JonBostwick:
No we dont.
We don't know that just because more "loanable funds" exists that more real saving is occurring. All we know is that real savings, that is the creation of capital, increases output. Whether this is good depends on who you ask. Some may prefer more immediate consumption over later consumption.
Sure, government could force people to spend money in ways they don't want to. I'd never call that good.
Well, real saving would be occurring since the 5% you pay in taxes would be invested ("saved") by government. More saving/investment means greater capital accumulation and therefore higher real wages. On the other hand, greater consumption means less capital accumulation, destruction of presently existing capital (as people don't have the funds to fix capital), and a general trend towards lower real wages.
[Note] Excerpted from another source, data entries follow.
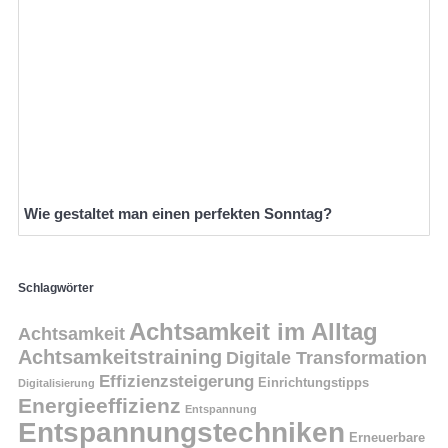
Wie gestaltet man einen perfekten Sonntag?
Schlagwörter
Achtsamkeit im Alltag
Achtsamkeit
Achtsamkeitstraining
Digitale Transformation
Effizienzsteigerung
Einrichtungstipps
Digitalisierung
Energieeffizienz
Entspannung
Entspannungstechniken
Erneuerbare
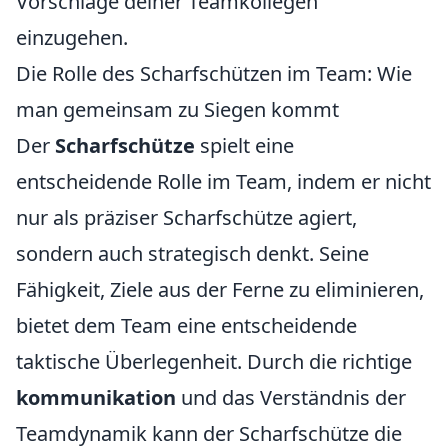
Vorschläge deiner Teamkollegen
einzugehen.
Die Rolle des Scharfschützen im Team: Wie
man gemeinsam zu Siegen kommt
Der
Scharfschütze
spielt eine
entscheidende Rolle im Team, indem er nicht
nur als präziser Scharfschütze agiert,
sondern auch strategisch denkt. Seine
Fähigkeit, Ziele aus der Ferne zu eliminieren,
bietet dem Team eine entscheidende
taktische Überlegenheit. Durch die richtige
kommunikation
und das Verständnis der
Teamdynamik kann der Scharfschütze die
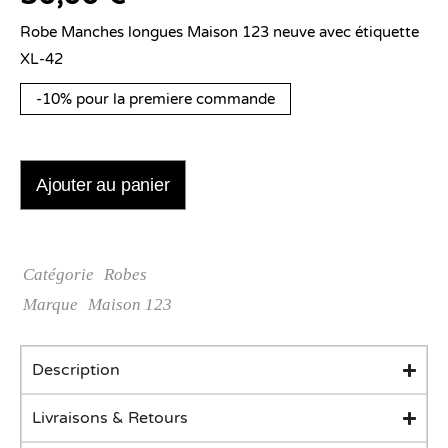
Robe Manches longues Maison 123 neuve avec étiquette
XL-42
-10% pour la premiere commande
Ajouter au panier
Catégorie
Robes
Marque
Maison 123
Description
Livraisons & Retours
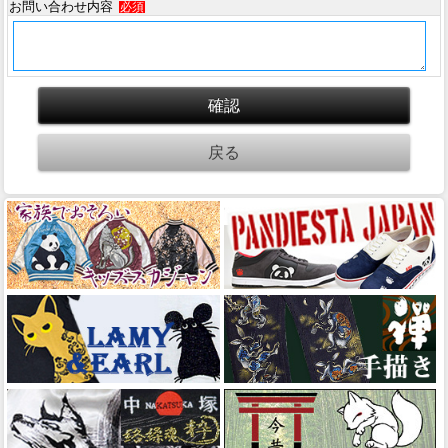
お問い合わせ内容
必須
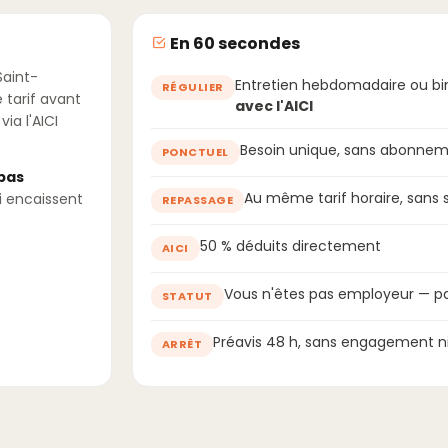
En 60 secondes
Saint-
Entretien hebdomadaire ou b
RÉGULIER
 tarif avant
avec l'AICI
ia l'AICI
Besoin unique, sans abonnem
PONCTUEL
 pas
Au même tarif horaire, sans
i encaissent
REPASSAGE
50 % déduits directement
AICI
Vous n'êtes pas employeur — pa
STATUT
Préavis 48 h, sans engagement ni
ARRÊT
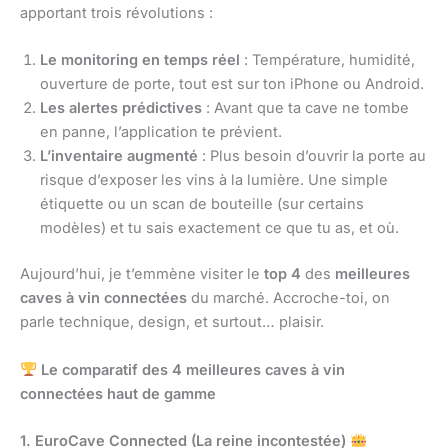
apportant trois révolutions :
Le monitoring en temps réel
: Température, humidité,
ouverture de porte, tout est sur ton iPhone ou Android.
Les alertes prédictives
: Avant que ta cave ne tombe
en panne, l’application te prévient.
L’inventaire augmenté
: Plus besoin d’ouvrir la porte au
risque d’exposer les vins à la lumière. Une simple
étiquette ou un scan de bouteille (sur certains
modèles) et tu sais exactement ce que tu as, et où.
Aujourd’hui, je t’emmène visiter le
top 4
des
meilleures
caves à vin connectées
du marché. Accroche-toi, on
parle technique, design, et surtout… plaisir.
Le comparatif des 4 meilleures caves à vin
connectées haut de gamme
1. EuroCave Connected (La reine incontestée)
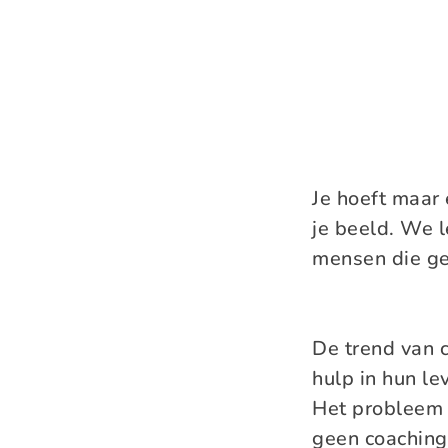
Je hoeft maar 
je beeld. We l
mensen die ge
De trend van c
hulp in hun l
Het probleem i
geen coaching 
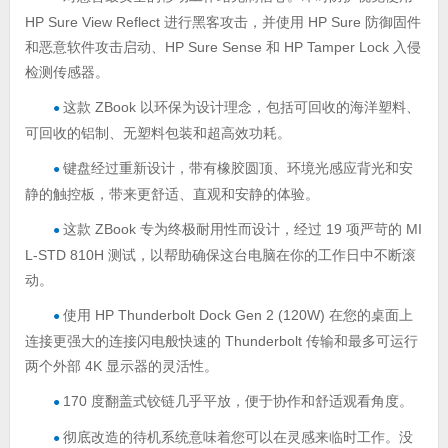
HP Sure View Reflect 进行黑客攻击，并使用 HP Sure 防御固件
和恶意软件攻击启动、HP Sure Sense 和 HP Tamper Lock 入侵
检测传感器。
这款 ZBook 以环保为设计理念，包括可回收的海洋塑料、
●
可回收的铝制、无塑料包装和超高效功耗。
键盘经过重新设计，带有橡胶圆顶、环境光感应背光和安
●
静的触控板，带来更舒适、直观和安静的体验。
这款 ZBook 专为终极耐用性而设计，经过 19 项严苛的 MI
●
L-STD 810H 测试，以帮助确保这台电脑在你的工作日中不断滚
动。
使用 HP Thunderbolt Dock Gen 2 (120W) 在您的桌面上
●
连接更强大的连接闪电般快速的 Thunderbolt 传输和最多可运行
两个外部 4K 显示器的灵活性。
170 度翻盖式铰链几乎平放，便于协作和舒适观看角度。
●
彻底改造的待机系统意味着您可以在灵感来临时工作。没
●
Take a look at hunter-gatherer societies vs. modern society. A hunter-gatherer society consumes almost everything and saves/invests very little, while a modern society with a capital intensive economy saves a lot for upkeep and expansion of capital and therefore of output. To summarize, lots of consumption = less investment = less capital = less output; while more investment = more capital = more output.
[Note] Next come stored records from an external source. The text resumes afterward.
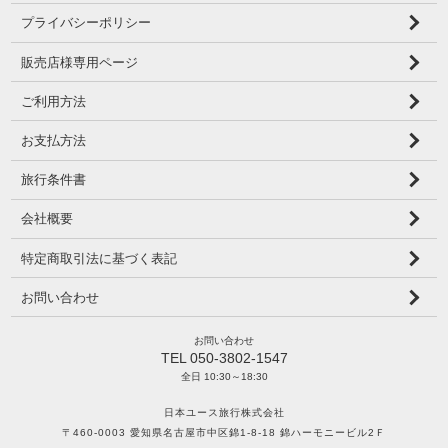
プライバシーポリシー
販売店様専用ページ
ご利用方法
お支払方法
旅行条件書
会社概要
特定商取引法に基づく表記
お問い合わせ
お問い合わせ
TEL 050-3802-1547
全日 10:30～18:30
日本ユース旅行株式会社
〒460-0003 愛知県名古屋市中区錦1-8-18 錦ハーモニービル2Ｆ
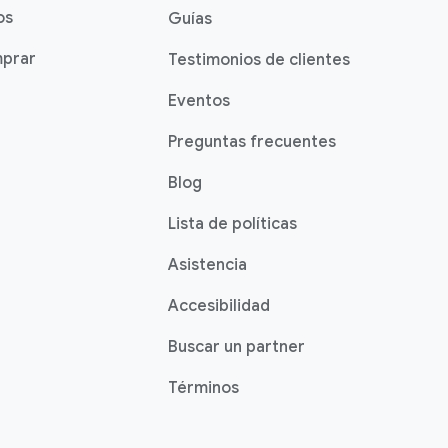
os
Guías
prar
Testimonios de clientes
Eventos
Preguntas frecuentes
Blog
Lista de políticas
Asistencia
Accesibilidad
Buscar un partner
Términos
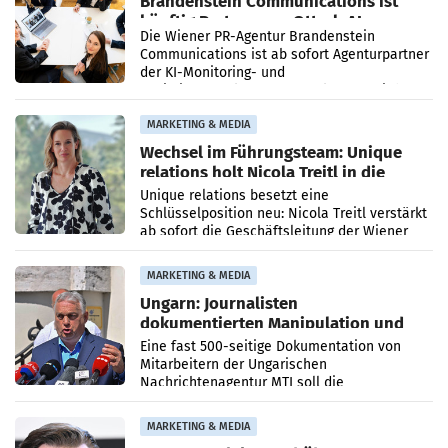
Brandenstein Communications ist
künftig Partner von OtterlyAI
Die Wiener PR-Agentur Brandenstein
Communications ist ab sofort Agenturpartner
der KI-Monitoring- und
Optimierungsplattform OtterlyAI. Damit baut
die Agentur ihr Leistungsportfolio
MARKETING & MEDIA
Wechsel im Führungsteam: Unique
relations holt Nicola Treitl in die
Geschäftsleitung
Unique relations besetzt eine
Schlüsselposition neu: Nicola Treitl verstärkt
ab sofort die Geschäftsleitung der Wiener
PR-Agentur an der Seite von Josef Kalina und
Anna Kalina-Mahr.
MARKETING & MEDIA
Ungarn: Journalisten
dokumentierten Manipulation und
Zensur
Eine fast 500-seitige Dokumentation von
Mitarbeitern der Ungarischen
Nachrichtenagentur MTI soll die
systematische Nachrichten-Manipulation und
Zensur bei der Agentur während der Zeit
MARKETING & MEDIA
Of course you can critique the idea by saying that people's money isn't going where they'd like it to go, but wouldn't that be a small price to pay for "the greater good?"
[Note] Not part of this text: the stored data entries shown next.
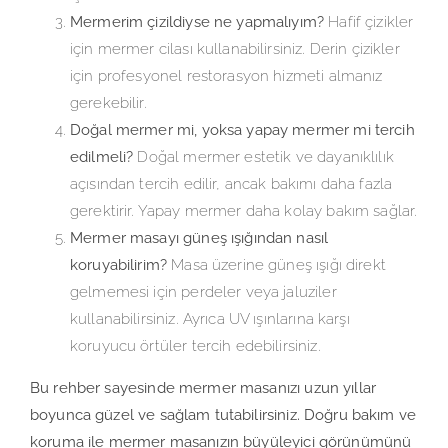
Mermerim çizildiyse ne yapmalıyım?
Hafif çizikler
için mermer cilası kullanabilirsiniz. Derin çizikler
için profesyonel restorasyon hizmeti almanız
gerekebilir.
Doğal mermer mi, yoksa yapay mermer mi tercih
edilmeli?
Doğal mermer estetik ve dayanıklılık
açısından tercih edilir, ancak bakımı daha fazla
gerektirir. Yapay mermer daha kolay bakım sağlar.
Mermer masayı güneş ışığından nasıl
koruyabilirim?
Masa üzerine güneş ışığı direkt
gelmemesi için perdeler veya jaluziler
kullanabilirsiniz. Ayrıca UV ışınlarına karşı
koruyucu örtüler tercih edebilirsiniz.
Bu rehber sayesinde mermer masanızı uzun yıllar
boyunca güzel ve sağlam tutabilirsiniz. Doğru bakım ve
koruma ile mermer masanızın büyüleyici görünümünü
P.S. I am an anarchist and I'm opposed to government on the basis that I believe in competition among protection agencies, private courts, etc. I would always prefer no government to a government that invests my money for the "greater good," but this tax/invest topic is a very interesting thought I've had recently. In my mind, competition between police forces, courts, etc. would outweigh the benefits of gov't enforced saving (and therefore monopoly police and courts).